Tuesday, March 10, 2015

The Pelvic Basin:

The pelvic is a basin.  If you like to elk hunt, and you stand on a ridge in the high country of the Rockies, you can look into a basin full of elk, yet can't see them until they move!

The pelvis consists of three major bones; two called the ilium and the central bone called the sacrum. Working together the three large bones provide a container for the internal organs and viscera. The core muscle, the psoas, moves through the pelvic basin creating a dynamic and supple support for the internal organs. The iliacus muscle, sharing a tendon with the psoas at the lesser trochanter, fans up and opens, lining the inside of each ilium. It is the iliacus muscle that helps shape the inner bowl of the basin. The muscles attaching from the sacrum to the femurs and from the sacrum to the front of the pelvic basin (the pubis) form the bottom diaphragm of the free-swinging pelvic basin.
The sacrum, in the center of the pelvic, is the keystone and the base of the spinal column, plays the integrating role in all three systems. Suspended between the two iliums it is the sacrum's igniting fluid motion of flexion and extension that brings the two openings (mouth and anus) together. 
The sacroiliac joints (SI Joints) are not skeletally articulated, but consist of a web of ligaments that weave the three bones together. As ligaments they are strong, maintaining "range-of-motion" within the joint, have limited rotational ability and do not respond positively to torquing!
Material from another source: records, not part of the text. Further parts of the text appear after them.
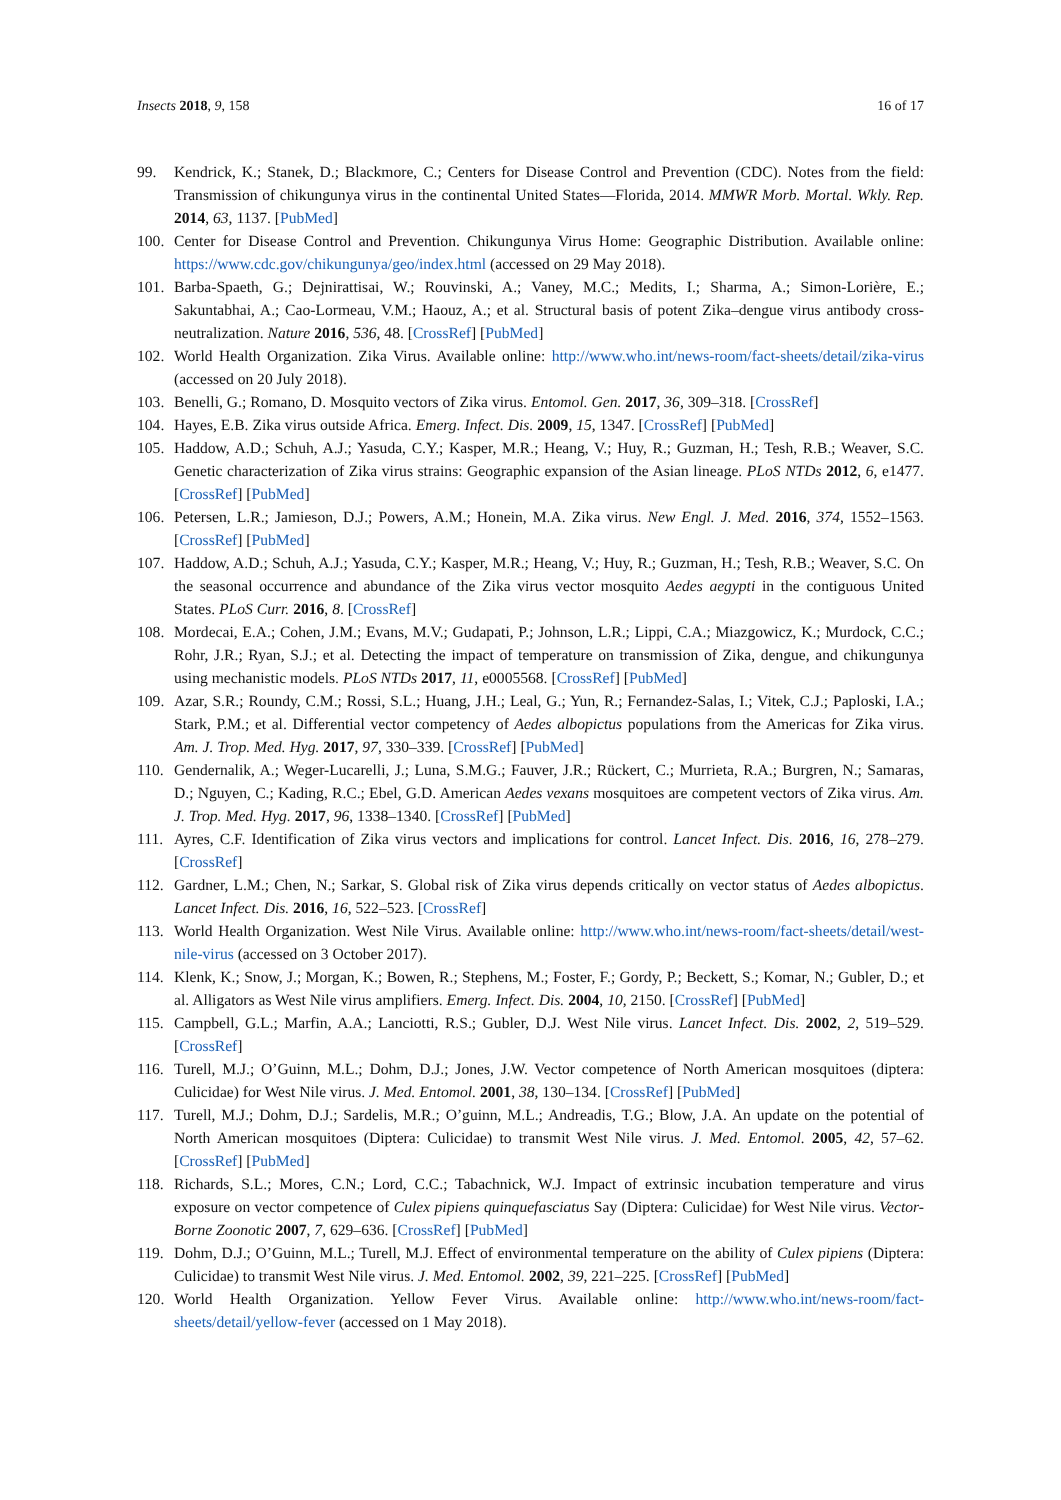Insects 2018, 9, 158 16 of 17
99. Kendrick, K.; Stanek, D.; Blackmore, C.; Centers for Disease Control and Prevention (CDC). Notes from the field: Transmission of chikungunya virus in the continental United States—Florida, 2014. MMWR Morb. Mortal. Wkly. Rep. 2014, 63, 1137. [PubMed]
100. Center for Disease Control and Prevention. Chikungunya Virus Home: Geographic Distribution. Available online: https://www.cdc.gov/chikungunya/geo/index.html (accessed on 29 May 2018).
101. Barba-Spaeth, G.; Dejnirattisai, W.; Rouvinski, A.; Vaney, M.C.; Medits, I.; Sharma, A.; Simon-Lorière, E.; Sakuntabhai, A.; Cao-Lormeau, V.M.; Haouz, A.; et al. Structural basis of potent Zika–dengue virus antibody cross-neutralization. Nature 2016, 536, 48. [CrossRef] [PubMed]
102. World Health Organization. Zika Virus. Available online: http://www.who.int/news-room/fact-sheets/detail/zika-virus (accessed on 20 July 2018).
103. Benelli, G.; Romano, D. Mosquito vectors of Zika virus. Entomol. Gen. 2017, 36, 309–318. [CrossRef]
104. Hayes, E.B. Zika virus outside Africa. Emerg. Infect. Dis. 2009, 15, 1347. [CrossRef] [PubMed]
105. Haddow, A.D.; Schuh, A.J.; Yasuda, C.Y.; Kasper, M.R.; Heang, V.; Huy, R.; Guzman, H.; Tesh, R.B.; Weaver, S.C. Genetic characterization of Zika virus strains: Geographic expansion of the Asian lineage. PLoS NTDs 2012, 6, e1477. [CrossRef] [PubMed]
106. Petersen, L.R.; Jamieson, D.J.; Powers, A.M.; Honein, M.A. Zika virus. New Engl. J. Med. 2016, 374, 1552–1563. [CrossRef] [PubMed]
107. Haddow, A.D.; Schuh, A.J.; Yasuda, C.Y.; Kasper, M.R.; Heang, V.; Huy, R.; Guzman, H.; Tesh, R.B.; Weaver, S.C. On the seasonal occurrence and abundance of the Zika virus vector mosquito Aedes aegypti in the contiguous United States. PLoS Curr. 2016, 8. [CrossRef]
108. Mordecai, E.A.; Cohen, J.M.; Evans, M.V.; Gudapati, P.; Johnson, L.R.; Lippi, C.A.; Miazgowicz, K.; Murdock, C.C.; Rohr, J.R.; Ryan, S.J.; et al. Detecting the impact of temperature on transmission of Zika, dengue, and chikungunya using mechanistic models. PLoS NTDs 2017, 11, e0005568. [CrossRef] [PubMed]
109. Azar, S.R.; Roundy, C.M.; Rossi, S.L.; Huang, J.H.; Leal, G.; Yun, R.; Fernandez-Salas, I.; Vitek, C.J.; Paploski, I.A.; Stark, P.M.; et al. Differential vector competency of Aedes albopictus populations from the Americas for Zika virus. Am. J. Trop. Med. Hyg. 2017, 97, 330–339. [CrossRef] [PubMed]
110. Gendernalik, A.; Weger-Lucarelli, J.; Luna, S.M.G.; Fauver, J.R.; Rückert, C.; Murrieta, R.A.; Burgren, N.; Samaras, D.; Nguyen, C.; Kading, R.C.; Ebel, G.D. American Aedes vexans mosquitoes are competent vectors of Zika virus. Am. J. Trop. Med. Hyg. 2017, 96, 1338–1340. [CrossRef] [PubMed]
111. Ayres, C.F. Identification of Zika virus vectors and implications for control. Lancet Infect. Dis. 2016, 16, 278–279. [CrossRef]
112. Gardner, L.M.; Chen, N.; Sarkar, S. Global risk of Zika virus depends critically on vector status of Aedes albopictus. Lancet Infect. Dis. 2016, 16, 522–523. [CrossRef]
113. World Health Organization. West Nile Virus. Available online: http://www.who.int/news-room/fact-sheets/detail/west-nile-virus (accessed on 3 October 2017).
114. Klenk, K.; Snow, J.; Morgan, K.; Bowen, R.; Stephens, M.; Foster, F.; Gordy, P.; Beckett, S.; Komar, N.; Gubler, D.; et al. Alligators as West Nile virus amplifiers. Emerg. Infect. Dis. 2004, 10, 2150. [CrossRef] [PubMed]
115. Campbell, G.L.; Marfin, A.A.; Lanciotti, R.S.; Gubler, D.J. West Nile virus. Lancet Infect. Dis. 2002, 2, 519–529. [CrossRef]
116. Turell, M.J.; O’Guinn, M.L.; Dohm, D.J.; Jones, J.W. Vector competence of North American mosquitoes (diptera: Culicidae) for West Nile virus. J. Med. Entomol. 2001, 38, 130–134. [CrossRef] [PubMed]
117. Turell, M.J.; Dohm, D.J.; Sardelis, M.R.; O’guinn, M.L.; Andreadis, T.G.; Blow, J.A. An update on the potential of North American mosquitoes (Diptera: Culicidae) to transmit West Nile virus. J. Med. Entomol. 2005, 42, 57–62. [CrossRef] [PubMed]
118. Richards, S.L.; Mores, C.N.; Lord, C.C.; Tabachnick, W.J. Impact of extrinsic incubation temperature and virus exposure on vector competence of Culex pipiens quinquefasciatus Say (Diptera: Culicidae) for West Nile virus. Vector-Borne Zoonotic 2007, 7, 629–636. [CrossRef] [PubMed]
119. Dohm, D.J.; O’Guinn, M.L.; Turell, M.J. Effect of environmental temperature on the ability of Culex pipiens (Diptera: Culicidae) to transmit West Nile virus. J. Med. Entomol. 2002, 39, 221–225. [CrossRef] [PubMed]
120. World Health Organization. Yellow Fever Virus. Available online: http://www.who.int/news-room/fact-sheets/detail/yellow-fever (accessed on 1 May 2018).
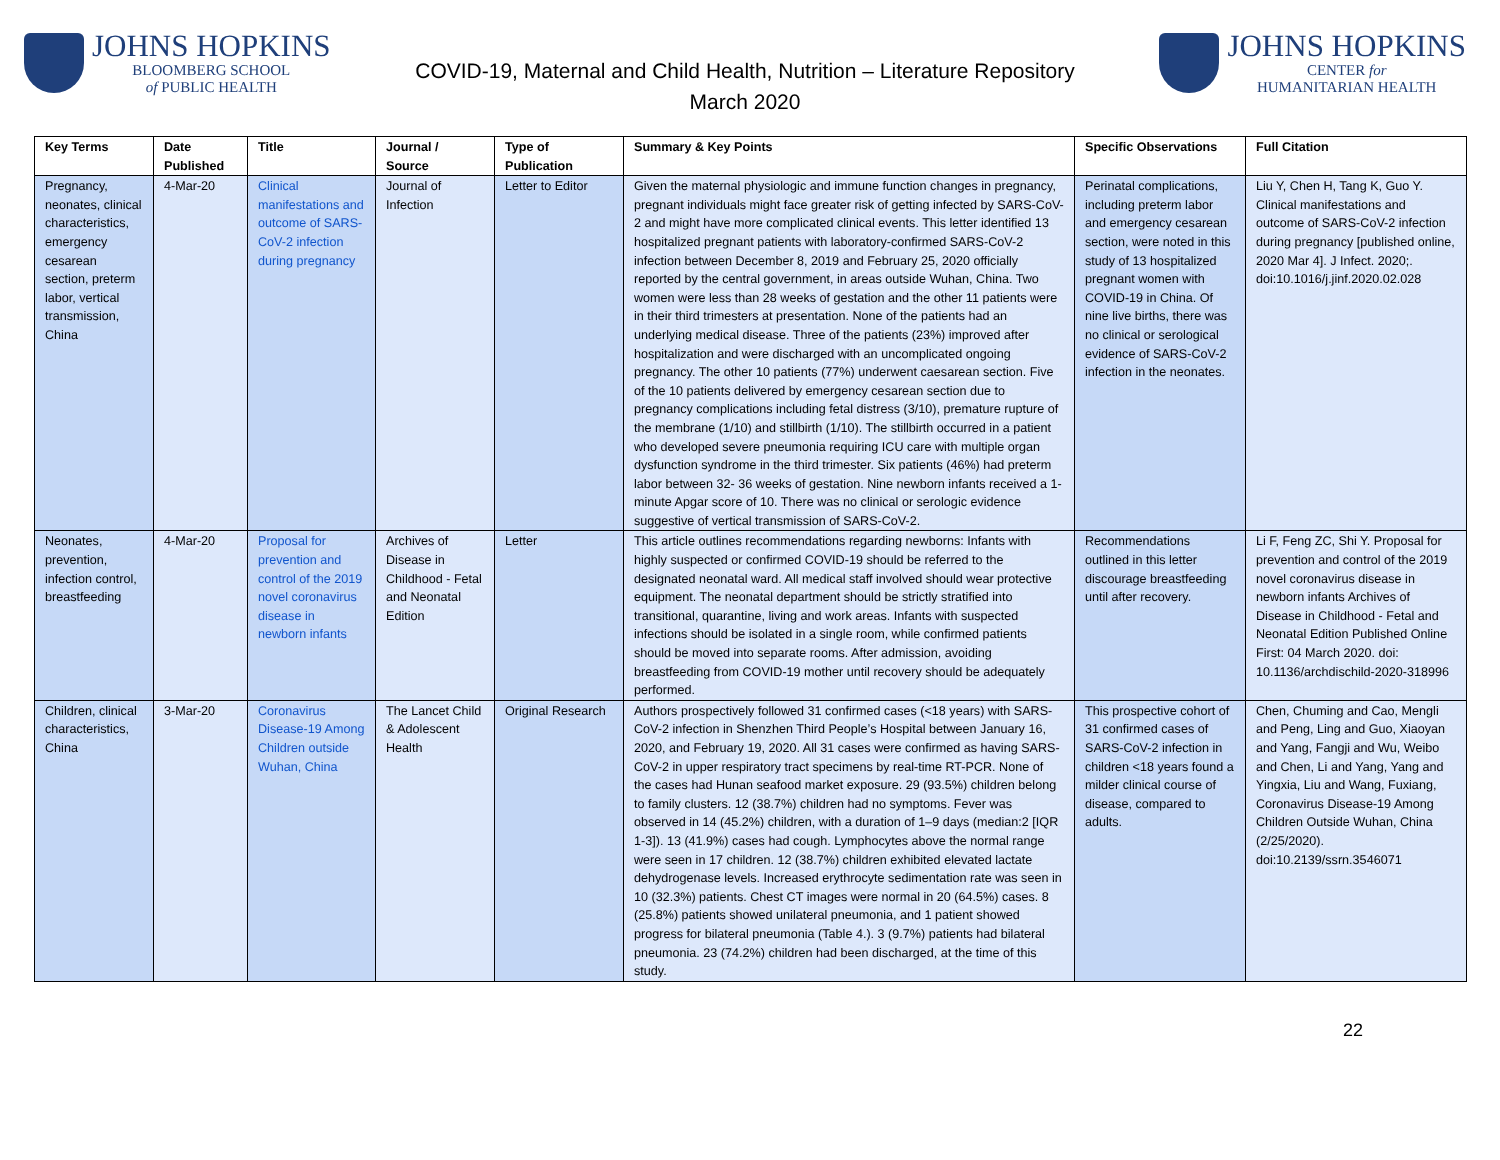JOHNS HOPKINS
BLOOMBERG SCHOOL
of PUBLIC HEALTH
COVID-19, Maternal and Child Health, Nutrition – Literature Repository
March 2020
JOHNS HOPKINS
CENTER for
HUMANITARIAN HEALTH
| Key Terms | Date Published | Title | Journal / Source | Type of Publication | Summary & Key Points | Specific Observations | Full Citation |
| --- | --- | --- | --- | --- | --- | --- | --- |
| Pregnancy, neonates, clinical characteristics, emergency cesarean section, preterm labor, vertical transmission, China | 4-Mar-20 | Clinical manifestations and outcome of SARS-CoV-2 infection during pregnancy | Journal of Infection | Letter to Editor | Given the maternal physiologic and immune function changes in pregnancy, pregnant individuals might face greater risk of getting infected by SARS-CoV-2 and might have more complicated clinical events. This letter identified 13 hospitalized pregnant patients with laboratory-confirmed SARS-CoV-2 infection between December 8, 2019 and February 25, 2020 officially reported by the central government, in areas outside Wuhan, China. Two women were less than 28 weeks of gestation and the other 11 patients were in their third trimesters at presentation. None of the patients had an underlying medical disease. Three of the patients (23%) improved after hospitalization and were discharged with an uncomplicated ongoing pregnancy. The other 10 patients (77%) underwent caesarean section. Five of the 10 patients delivered by emergency cesarean section due to pregnancy complications including fetal distress (3/10), premature rupture of the membrane (1/10) and stillbirth (1/10). The stillbirth occurred in a patient who developed severe pneumonia requiring ICU care with multiple organ dysfunction syndrome in the third trimester. Six patients (46%) had preterm labor between 32- 36 weeks of gestation. Nine newborn infants received a 1-minute Apgar score of 10. There was no clinical or serologic evidence suggestive of vertical transmission of SARS-CoV-2. | Perinatal complications, including preterm labor and emergency cesarean section, were noted in this study of 13 hospitalized pregnant women with COVID-19 in China. Of nine live births, there was no clinical or serological evidence of SARS-CoV-2 infection in the neonates. | Liu Y, Chen H, Tang K, Guo Y. Clinical manifestations and outcome of SARS-CoV-2 infection during pregnancy [published online, 2020 Mar 4]. J Infect. 2020;. doi:10.1016/j.jinf.2020.02.028 |
| Neonates, prevention, infection control, breastfeeding | 4-Mar-20 | Proposal for prevention and control of the 2019 novel coronavirus disease in newborn infants | Archives of Disease in Childhood - Fetal and Neonatal Edition | Letter | This article outlines recommendations regarding newborns: Infants with highly suspected or confirmed COVID-19 should be referred to the designated neonatal ward. All medical staff involved should wear protective equipment. The neonatal department should be strictly stratified into transitional, quarantine, living and work areas. Infants with suspected infections should be isolated in a single room, while confirmed patients should be moved into separate rooms. After admission, avoiding breastfeeding from COVID-19 mother until recovery should be adequately performed. | Recommendations outlined in this letter discourage breastfeeding until after recovery. | Li F, Feng ZC, Shi Y. Proposal for prevention and control of the 2019 novel coronavirus disease in newborn infants Archives of Disease in Childhood - Fetal and Neonatal Edition Published Online First: 04 March 2020. doi: 10.1136/archdischild-2020-318996 |
| Children, clinical characteristics, China | 3-Mar-20 | Coronavirus Disease-19 Among Children outside Wuhan, China | The Lancet Child & Adolescent Health | Original Research | Authors prospectively followed 31 confirmed cases (<18 years) with SARS-CoV-2 infection in Shenzhen Third People’s Hospital between January 16, 2020, and February 19, 2020. All 31 cases were confirmed as having SARS-CoV-2 in upper respiratory tract specimens by real-time RT-PCR. None of the cases had Hunan seafood market exposure. 29 (93.5%) children belong to family clusters. 12 (38.7%) children had no symptoms. Fever was observed in 14 (45.2%) children, with a duration of 1–9 days (median:2 [IQR 1-3]). 13 (41.9%) cases had cough. Lymphocytes above the normal range were seen in 17 children. 12 (38.7%) children exhibited elevated lactate dehydrogenase levels. Increased erythrocyte sedimentation rate was seen in 10 (32.3%) patients. Chest CT images were normal in 20 (64.5%) cases. 8 (25.8%) patients showed unilateral pneumonia, and 1 patient showed progress for bilateral pneumonia (Table 4.). 3 (9.7%) patients had bilateral pneumonia. 23 (74.2%) children had been discharged, at the time of this study. | This prospective cohort of 31 confirmed cases of SARS-CoV-2 infection in children <18 years found a milder clinical course of disease, compared to adults. | Chen, Chuming and Cao, Mengli and Peng, Ling and Guo, Xiaoyan and Yang, Fangji and Wu, Weibo and Chen, Li and Yang, Yang and Yingxia, Liu and Wang, Fuxiang, Coronavirus Disease-19 Among Children Outside Wuhan, China (2/25/2020). doi:10.2139/ssrn.3546071 |
22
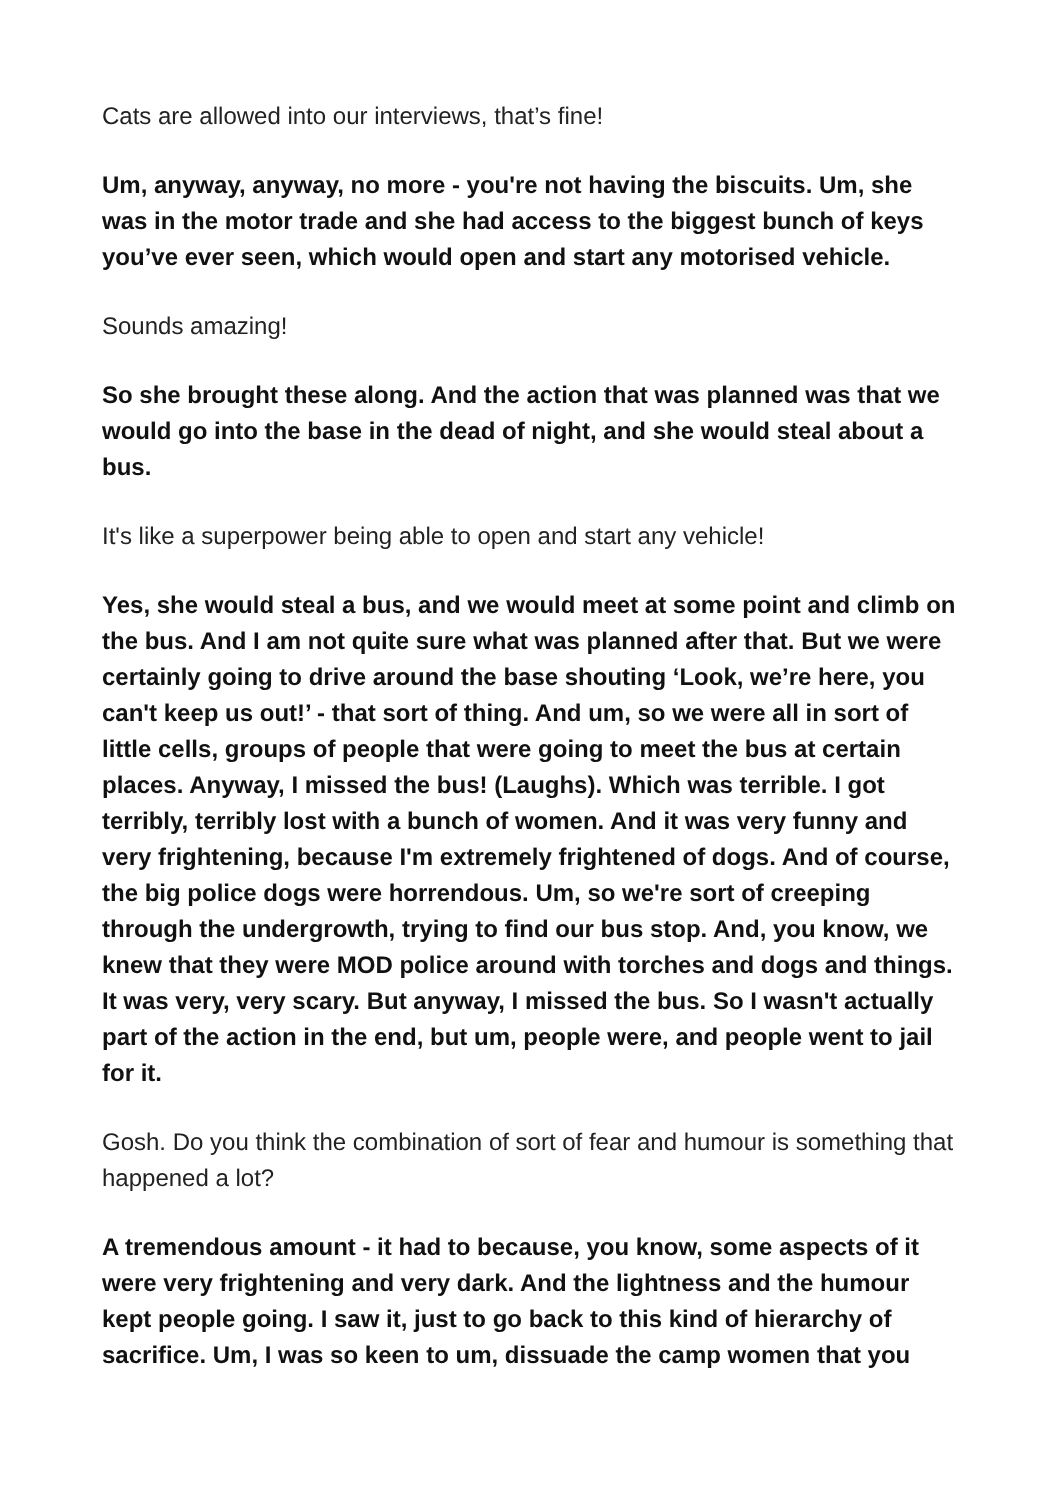Cats are allowed into our interviews, that’s fine!
Um, anyway, anyway, no more - you're not having the biscuits. Um, she was in the motor trade and she had access to the biggest bunch of keys you’ve ever seen, which would open and start any motorised vehicle.
Sounds amazing!
So she brought these along. And the action that was planned was that we would go into the base in the dead of night, and she would steal about a bus.
It's like a superpower being able to open and start any vehicle!
Yes, she would steal a bus, and we would meet at some point and climb on the bus. And I am not quite sure what was planned after that. But we were certainly going to drive around the base shouting ‘Look, we’re here, you can't keep us out!’ - that sort of thing. And um, so we were all in sort of little cells, groups of people that were going to meet the bus at certain places. Anyway, I missed the bus! (Laughs). Which was terrible. I got terribly, terribly lost with a bunch of women. And it was very funny and very frightening, because I'm extremely frightened of dogs. And of course, the big police dogs were horrendous. Um, so we're sort of creeping through the undergrowth, trying to find our bus stop. And, you know, we knew that they were MOD police around with torches and dogs and things. It was very, very scary. But anyway, I missed the bus. So I wasn't actually part of the action in the end, but um, people were, and people went to jail for it.
Gosh. Do you think the combination of sort of fear and humour is something that happened a lot?
A tremendous amount - it had to because, you know, some aspects of it were very frightening and very dark. And the lightness and the humour kept people going. I saw it, just to go back to this kind of hierarchy of sacrifice. Um, I was so keen to um, dissuade the camp women that you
Only during the birthing process for females as a result of specific hormones released into the bloodstream, do the SI joint ligaments intentionally soften and become pliable in preparation for forming the birth canal.
Major proprioceptive neuro-receptors, responsible for coordinating alignment, balance and orientation, are imbedded within the SI joint ligaments. Sensitive and responsive to our continually changing relationship with the earth's gravitational forces, these neuro-receptors constantly register and respond to physical and mental, and emotional information. 
Proprioceptors are electrical in nature. When stressed they can become overloaded. Just as an electrical fuse blows when power surges, so the human electrical system can short circuit when overwhelmed! What is commonly referred to as 'blowing out' the SI joints, is the result of excessive stress on the perceptive pelvic attachments. 
Stressed pelvic proprioceptors do not fire properly and "cannot" send valid information through the spine to the brain via the central nervous system. No matter what the origin, stress has the power to pull the pelvic keystone out of its integral position. Cranial receptors located in the head/neck take over for the insufficiency of pelvic receptors by backing-up the pelvic proprioceptive system. 
It's interesting that grinding teeth is a proprioceptive method for regaining balance, coordination and positioning while maintaining the essential flow of synovial fluid throughout the central nervous system. Any tension within the pelvis will be reflected in the jaw and visa versa. Dental surgery, orthodontic apparatuses and accidents affecting the face, jaw and head will alter the coherent relationship between cranium and sacrum.